The whispers about the General Assembly being on the verge of agreeing to a “very good budget” that would include “meaningful tax reduction” appear to be true. The outlines of the tax deal show that everyone gets a win but had to give up something in the process.

For Gov. Glenn Youngkin (R), it means most of the tax on groceries will be repealed — but not the 1 percent local governments are allowed to charge. Though full repeal would have been the right and proper thing to do, doing away with the state’s 1.5 percent portion is still a win.

The personal income tax deduction is rising, too. As the Virginia Mercury’s Graham Moomaw reported, “the standard deduction for single filers [would rise] from $4,500 to $8,000. For married couples filing jointly, it would rise from $9,000 to $16,000.”

Again, the governor gets most of what he wanted here. The original proposal was for the deduction to rise to $9,000 for individuals and $18,000 for joint filers. And it’s a big concession from the Senate, which wanted to study how an increased deduction would affect state finances.

The Post's View: Virginia should not pay for a new Commanders stadium

The compromise includes items only a state legislator could find appealing.

One is ending the higher deduction in 2026. A second is the inclusion of a provision that, as Moomaw wrote, “would slightly scale back the amount of relief offered to taxpayers if the state’s budget picture worsens heading into new budget years in 2022 and 2023.”

The deduction sunset was in the original House bill. That might seem like a bow to prudent budgeting. Except it’s nothing of the sort.

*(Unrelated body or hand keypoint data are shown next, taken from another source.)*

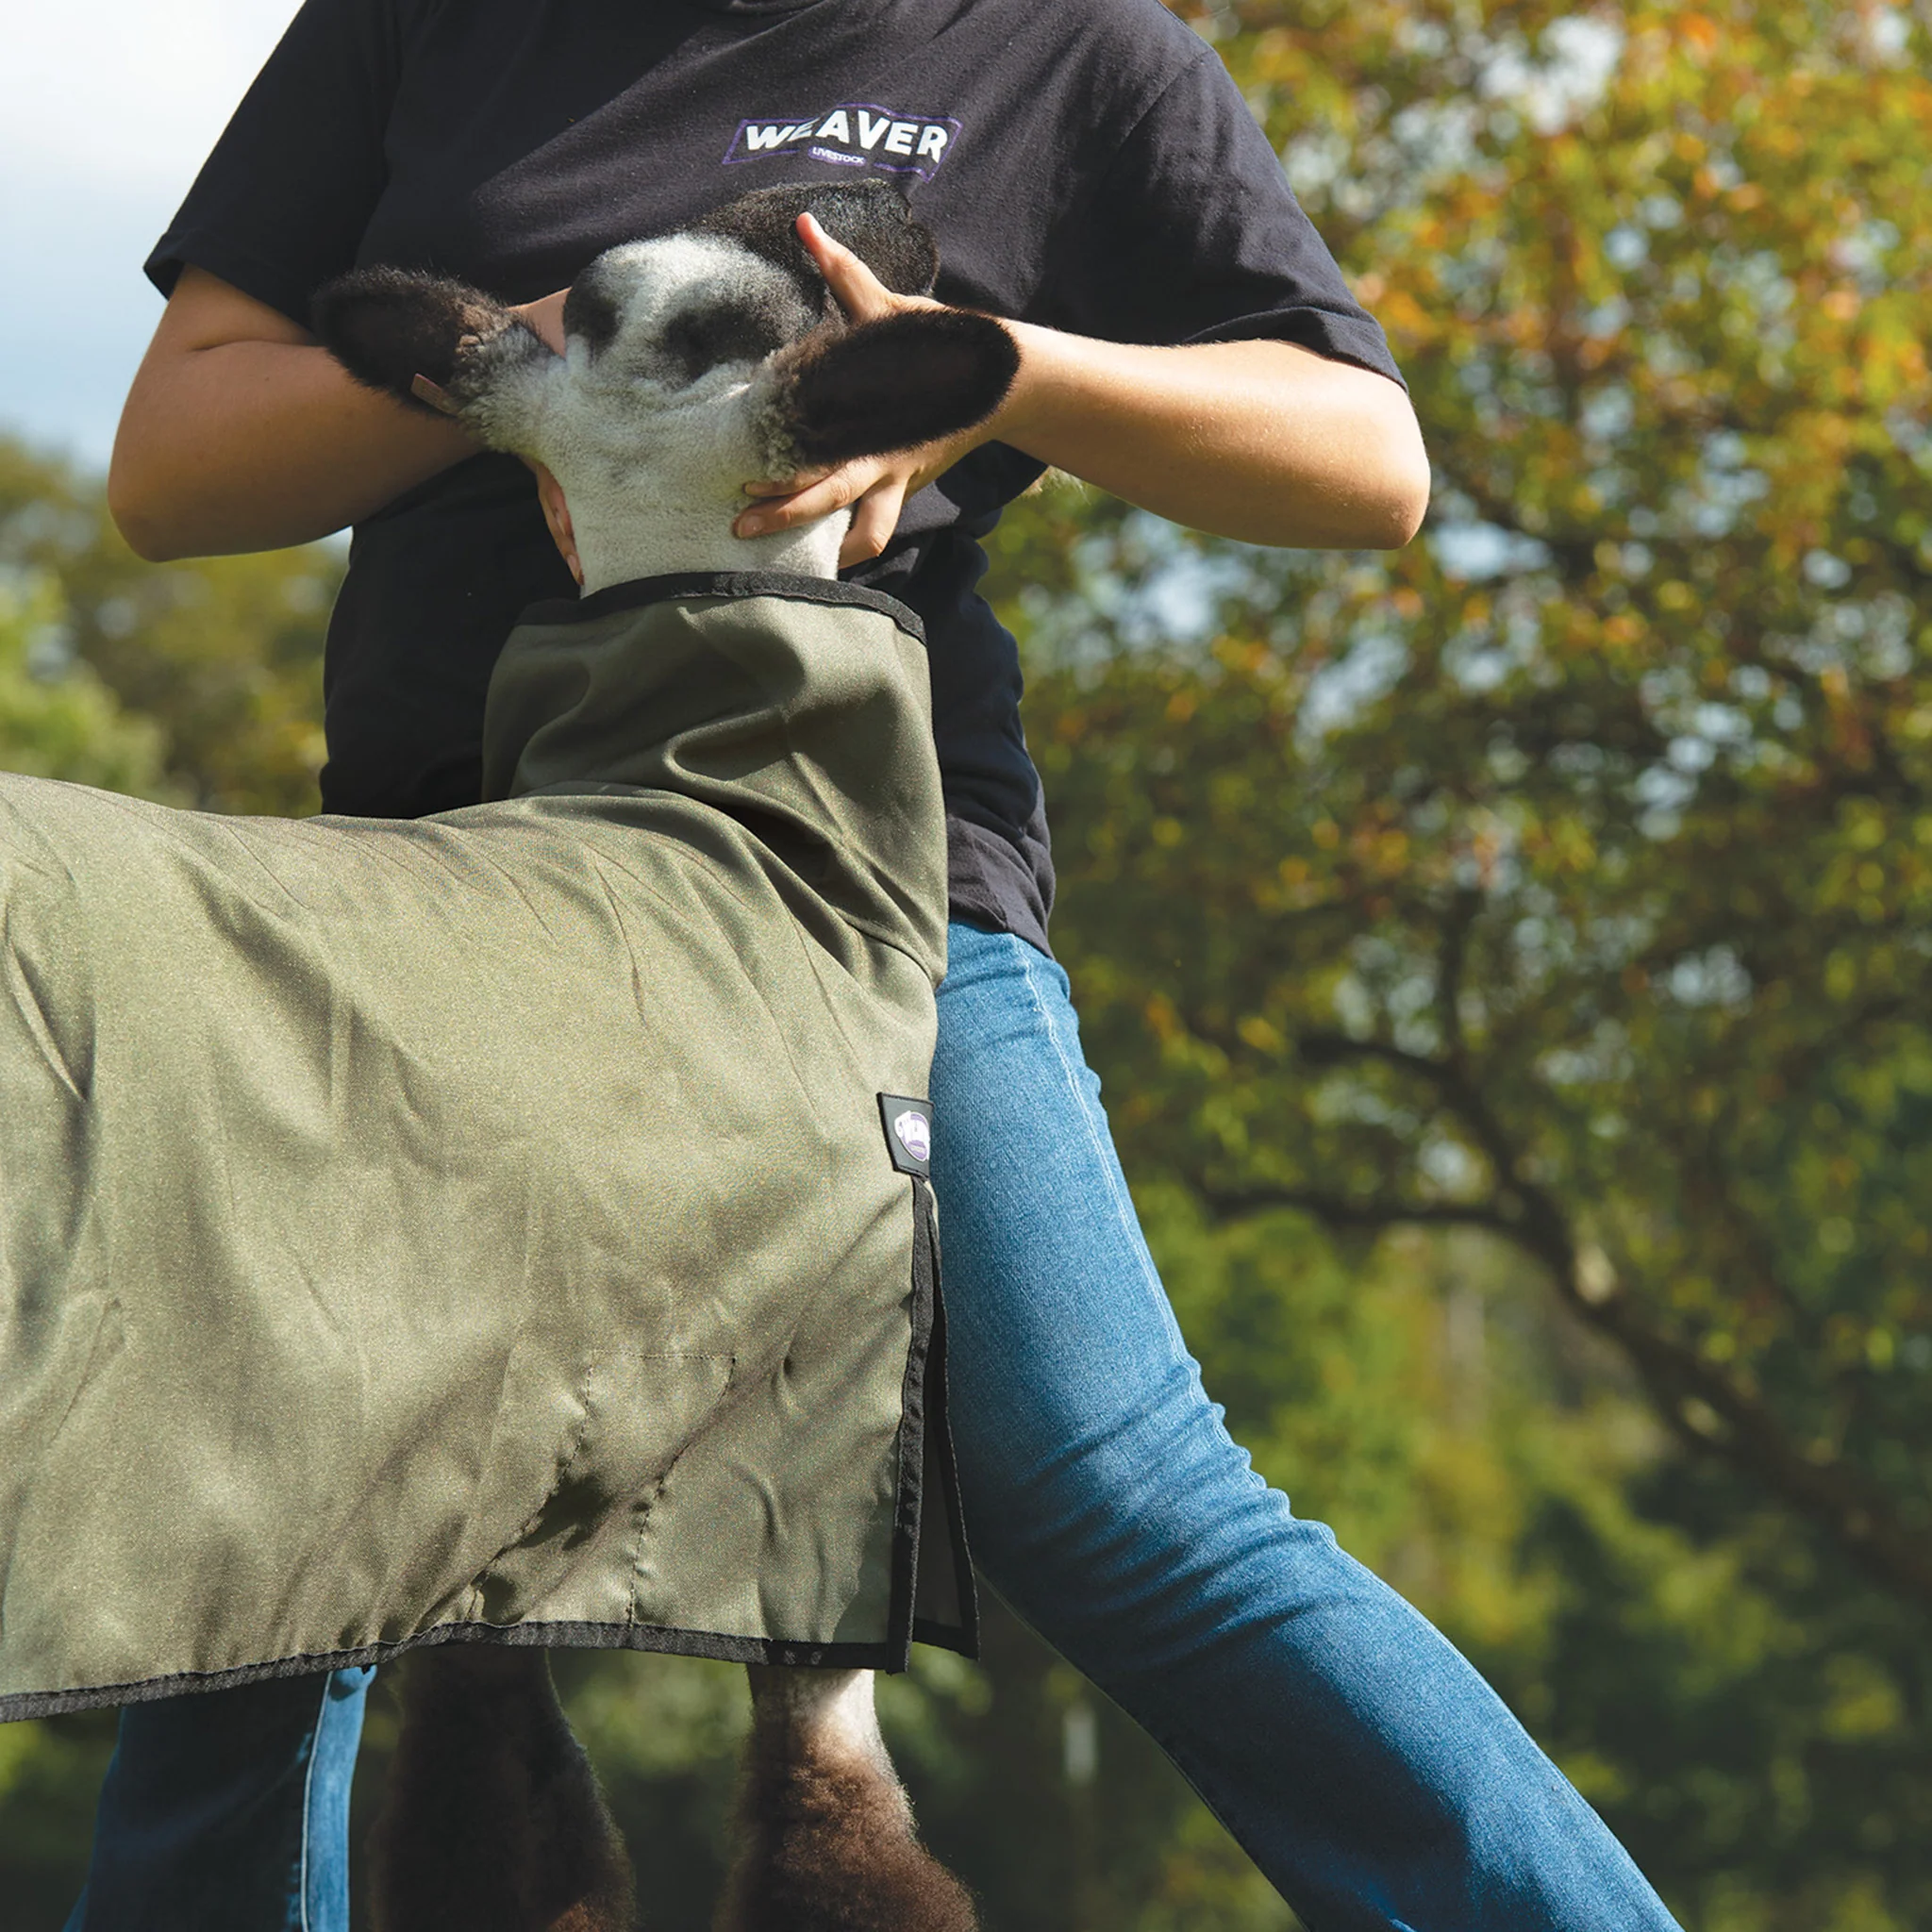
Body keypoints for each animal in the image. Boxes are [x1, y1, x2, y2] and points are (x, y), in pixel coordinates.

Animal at [306, 180, 1018, 1932]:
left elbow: (491, 1814)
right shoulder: (820, 1488)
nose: (853, 203)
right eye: (780, 304)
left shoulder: (493, 1500)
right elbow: (842, 1834)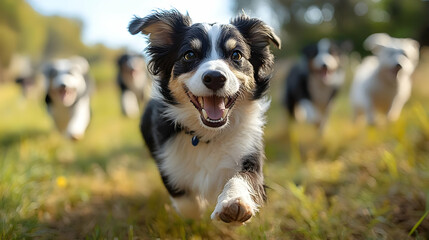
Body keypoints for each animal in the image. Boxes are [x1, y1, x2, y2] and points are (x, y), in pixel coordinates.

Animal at [128, 9, 280, 223]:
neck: (208, 134)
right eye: (189, 54)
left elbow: (244, 178)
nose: (215, 77)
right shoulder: (168, 162)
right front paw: (199, 212)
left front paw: (234, 202)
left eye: (236, 54)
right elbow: (187, 202)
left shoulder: (249, 152)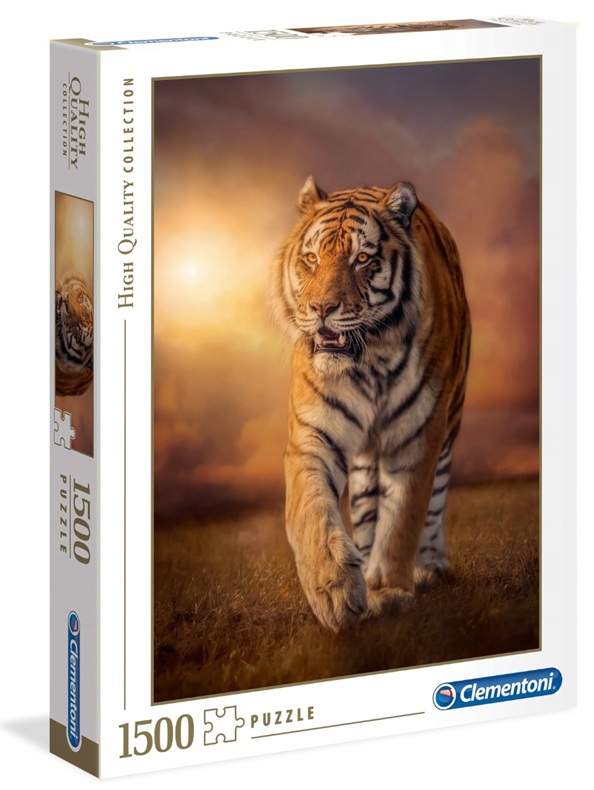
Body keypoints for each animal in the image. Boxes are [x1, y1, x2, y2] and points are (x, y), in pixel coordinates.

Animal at [271, 176, 471, 632]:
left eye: (362, 258)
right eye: (311, 258)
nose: (321, 309)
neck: (370, 361)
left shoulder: (418, 436)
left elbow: (403, 519)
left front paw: (390, 590)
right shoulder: (313, 435)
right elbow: (311, 509)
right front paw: (335, 591)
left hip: (450, 421)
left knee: (435, 500)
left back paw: (428, 565)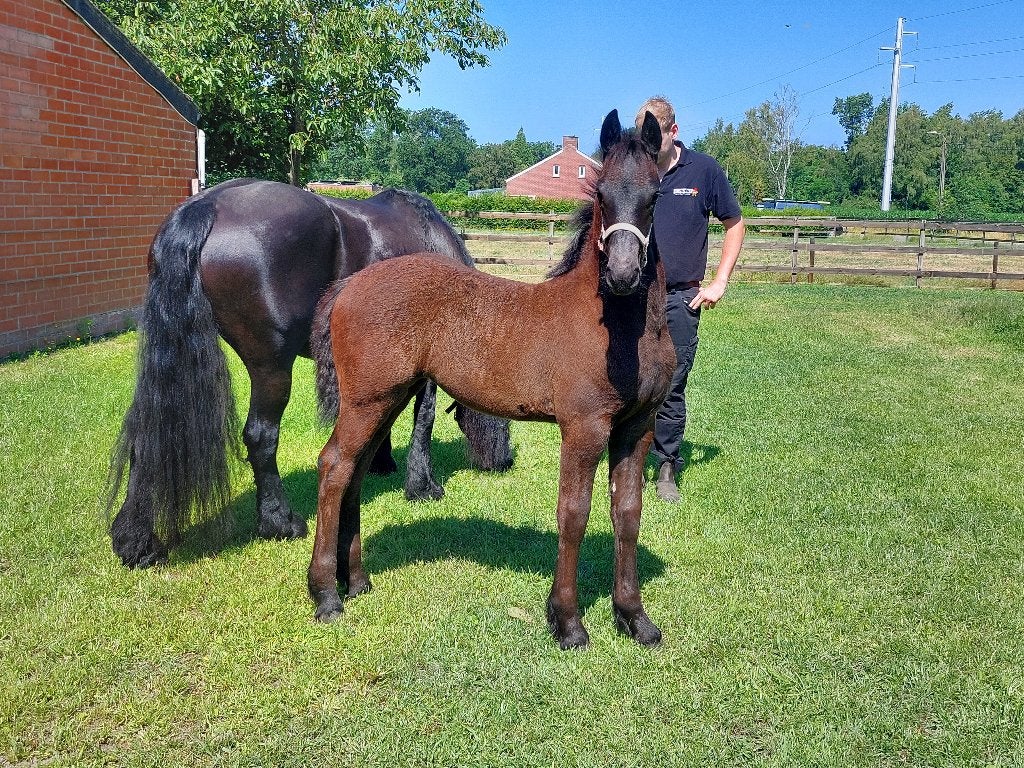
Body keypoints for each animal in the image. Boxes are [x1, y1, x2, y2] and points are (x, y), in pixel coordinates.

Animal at [106, 181, 513, 569]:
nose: (506, 462)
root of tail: (207, 205)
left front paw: (380, 463)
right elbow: (423, 419)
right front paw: (423, 485)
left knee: (149, 433)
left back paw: (135, 543)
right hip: (271, 367)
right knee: (261, 436)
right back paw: (279, 521)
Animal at [308, 109, 673, 649]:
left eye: (653, 197)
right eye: (602, 195)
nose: (623, 275)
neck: (620, 329)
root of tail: (351, 283)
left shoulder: (636, 427)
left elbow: (627, 513)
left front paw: (634, 617)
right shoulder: (584, 428)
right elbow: (574, 513)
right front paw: (567, 621)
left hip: (386, 399)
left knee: (354, 470)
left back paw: (355, 581)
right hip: (366, 400)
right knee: (334, 466)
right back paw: (325, 595)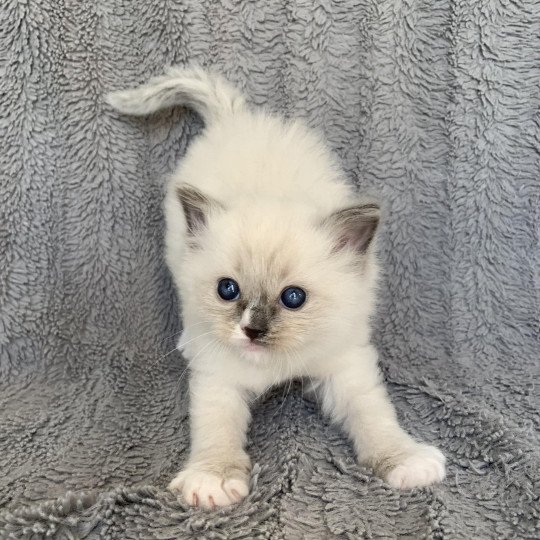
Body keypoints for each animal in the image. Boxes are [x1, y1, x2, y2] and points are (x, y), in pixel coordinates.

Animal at [107, 66, 446, 506]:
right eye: (228, 290)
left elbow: (375, 416)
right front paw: (212, 479)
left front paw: (405, 460)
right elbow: (216, 430)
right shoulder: (218, 377)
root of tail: (236, 119)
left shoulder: (346, 365)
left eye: (293, 298)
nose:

As I wrote back in April, the sunset would take effect right after the 2025 gubernatorial election, guaranteeing that extending the new, higher amount becomes a campaign issue.

The sunset also sends a strong signal that the deduction isn’t genuine tax reform but short-term economic stimulus.

One of the more troubling items that gained bipartisan traction in the regular session was a bill that would have put the commonwealth in the stadium business with Washington Commanders football team owner Daniel Snyder.

That legislation looks like it’s being delayed — not killed outright, as it should be, but not getting any closer to reality, either. As The Post’s Laura Vozzella reported, “the delay suggests that the proposed taxpayer-subsidized stadium has become a tougher sell in Richmond than in January, when a pair of bills emerged with powerful bipartisan support.”

In normal times, such backing almost guarantees that even the most cockamamie idea can make its way to a governor’s desk. And let’s not forget that Youngkin was eager to sign a bill larded with enough taxpayer-funded incentives to convince Snyder to build his Xanadu in Virginia.

But it’s difficult, even for Virginia’s corporate-welfare friendly pols, to overlook the investigations into a “variety of allegations” against Snyder and his team.

The Commanders welfare project, then, is mostly dead. But as Miracle Max taught us long ago. “mostly dead is slightly alive.”

Meanwhile, Paul Goldman’s lawsuit challenging the constitutionality of the 2021 House of Delegates elections is still breathing and inching closer to its first birthday.

Goldman, my former writing partner, filed his suit on June 28. The issue before the court now is whether Goldman has standing to sue, which means a ruling on the merits might occur right around the time the case is old enough to attend preschool.

That’s a shameful way to handle a voting rights case — almost as shameful as the bipartisan hostility to the idea that Virginia voters deserve fair and equal representation in their General Assembly.